Inside a rickety wooden cubical in the heart of an ancient bazaar, Mohammed Fazil unwraps a dirty cloth, revealing packets of crisp US$50 and US$100 bills.
Adjusting his turban, the Afghani customer tells the dealer to send his US$65,000 to Dubai in the United Arab Emirates -- no questions asked. The money dealer whispers a few words into the telephone. The transfer is done.
It's a routine transaction in this informal crossroads, where millions of dollars change hands each day near the stink of open sewers and horn-blaring rickshaws, just a few kilometers from the punishing civil war in neighboring Afghanistan.
For centuries, Peshawar at the foot of the Khyber Pass was a major route for traders from Central Asia and China, bearing silk, carpets and gems to India and returning with spices and cotton.
Today, that traditional role has been transformed, thanks in part to an underground economy that connects money launderers, drug barons and smugglers with banks and money agents around the globe.

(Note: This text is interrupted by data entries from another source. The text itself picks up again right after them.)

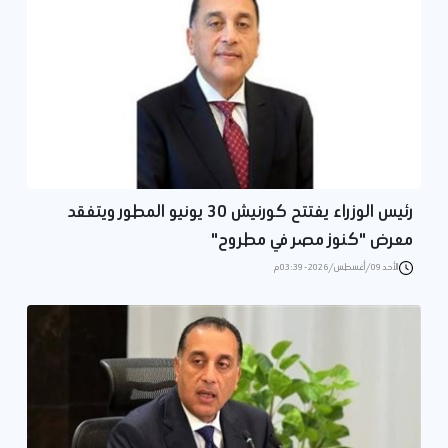
رئيس الوزراء يفتتح كورنيش 30 يونيو المطور ويتفقد
معرض "كنوز مصر في مطروح"
الأحد 09/أغسطس/2026 - 03:39 م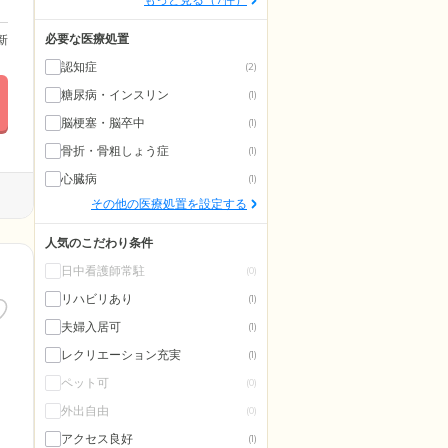
必要な医療処置
更新
認知症
(2)
糖尿病・インスリン
(1)
脳梗塞・脳卒中
(1)
骨折・骨粗しょう症
(1)
心臓病
(1)
その他の医療処置を設定する
人気のこだわり条件
日中看護師常駐
(0)
リハビリあり
(1)
夫婦入居可
(1)
レクリエーション充実
(1)
ペット可
(0)
外出自由
(0)
アクセス良好
(1)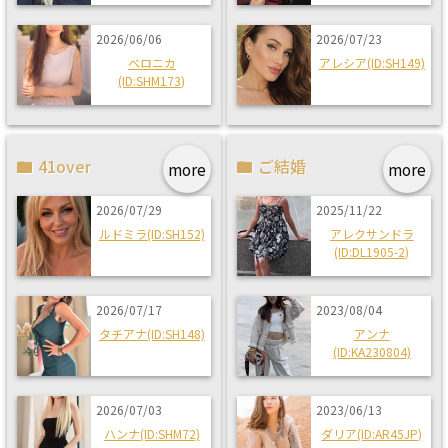
2026/06/06
2026/07/23
ベロニカ
アレシア(ID:SH149)
(ID:SHM173)
41over
ご結婚
more
more
2026/07/29
2025/11/22
ルドミラ(ID:SH152)
アレクサンドラ
(ID:DL1905-2)
2026/07/17
2023/08/04
タチアナ(ID:SH148)
アンナ
(ID:KA230804)
2026/07/03
2023/06/13
ハンナ(ID:SHM72)
ダリア(ID:AR45JP)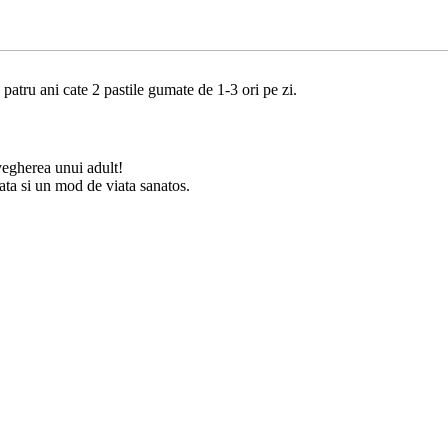
 patru ani cate 2 pastile gumate de 1-3 ori pe zi.
vegherea unui adult!
ata si un mod de viata sanatos.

Regular folks also use dealers here to send money to relatives abroad. But rules for currency transfers and taxes don't exist for the money changers of Peshawar, which makes it a paradise for shady transactions. It's tough to tell where money originates or lands.
Peshawar is a far cry from the world's glitzy financial centers.
Dealers in its currency marketplace, called Chawk-e-Yadagar, send couriers with suitcases brimming with cash to Dubai, from where the money is distributed around the world.
Old buses and cars belch clouds of black smoke past beggars, who grab at your arm. Men in traditional baggy pants and long tunics squat on the roadside to have their hair cut and faces shaven by barbers. Women stroll by in burqas that cover them from head to toe.
Most dealers at Chawk-e-Yadagar operate without government licenses.
``People prefer to transfer their money through currency dealers because they are fast, reliable and offer a better exchange rate than the banks,'' said dealer Mohammed Riaz.
Sitting cross-legged on an old carpet with a small table barely one foot high in front of him, Riaz does most of his business by phone. Nearby is a safe filled with stacks of dollars and a computer -- rare in the market -- where Riaz checks currency rates through a dial-up phone modem.
Currency rates are supplied by dealers in Karachi, the Pakistani port city, who in turn follow rates out of Dubai. But Riaz also checks rates directly from Dubai.
Few of Riaz's customers are changing money. ``Transferring money is my real work and from where I make my profit,'' he said.
The region around Peshawar, like neighboring Afghanistan, is a rugged tribal area famous for arms manufacturing and rampant smuggling.
Pakistan's military government says the underground economy costs the country billions of dollars in lost taxes and foreign exchange. They want it stopped, and have plans to regulate currency dealers, close unlicensed shops and require licensed dealers to record transactions and deposit part of daily proceeds into a state-run bank.
However, few money dealers seem worried.
``Every government makes the same statements, but nothing changes here,'' said Munir Akhar Tariq, another money dealer in Peshawar.
Part of the problem for the government is vague legislation laced with loopholes.